6. Que está sujeito ainda a deduções (ex.: salário bruto). = ILÍQUIDO ≠ LÍQUIDO
7. Animal irracional.
8. Homem rude.
9. [Televisão] Conjunto não editado de imagens ou filmagens.”
(Verbete da palavra bruto, retirado do dicionário Priberam)
O cabeçalho deste texto já coloca uma dificuldade. Aqui na Cinética, temos por hábito identificar o diretor do filme logo acima dos textos. A dificuldade se dá pela característica do material aqui em questão. Leon Hirszman realizou nos anos 1980 o conjunto de filmes Imagens do Inconsciente (1986), que acompanha o trabalho de Nise da Silveira com artistas internos do hospital psiquiátrico do Engenho de Dentro, no Rio de Janeiro.
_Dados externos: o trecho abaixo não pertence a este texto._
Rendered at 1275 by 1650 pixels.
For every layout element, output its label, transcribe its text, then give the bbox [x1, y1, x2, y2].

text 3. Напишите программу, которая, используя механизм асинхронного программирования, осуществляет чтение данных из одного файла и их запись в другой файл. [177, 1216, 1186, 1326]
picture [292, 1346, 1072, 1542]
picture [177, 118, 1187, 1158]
No entanto, o cineasta havia planejado um último filme para a série, que chegou a ser filmado mas não montado, devido à sua morte prematura. Esse filme seria editado a partir de uma entrevista de Hirszman com a Dra. Nise da Silveira, filmada em 1986. São essas as imagens em questão neste texto. Eduardo Escorel, que montou diversos filmes de Leon e foi um dos curadores da restauração recente de sua obra, além de diretor de Deixa que Eu Falo (2007), sobre Hirszman, é quem trabalhou nesses materiais resultantes da tal entrevistas e tornou possível a exibição do Posfácio à maneira como podemos vê-lo hoje. Apesar de Hirszman estar creditado como diretor, a forma final do que vemos na tela na montagem de 2014 resulta das opções de Escorel, portanto me parece justo creditar ambos, na medida em que este texto se ocupa justamente do deslocamento que a intervenção de Escorel aponta no material de Hirszman e Silveira.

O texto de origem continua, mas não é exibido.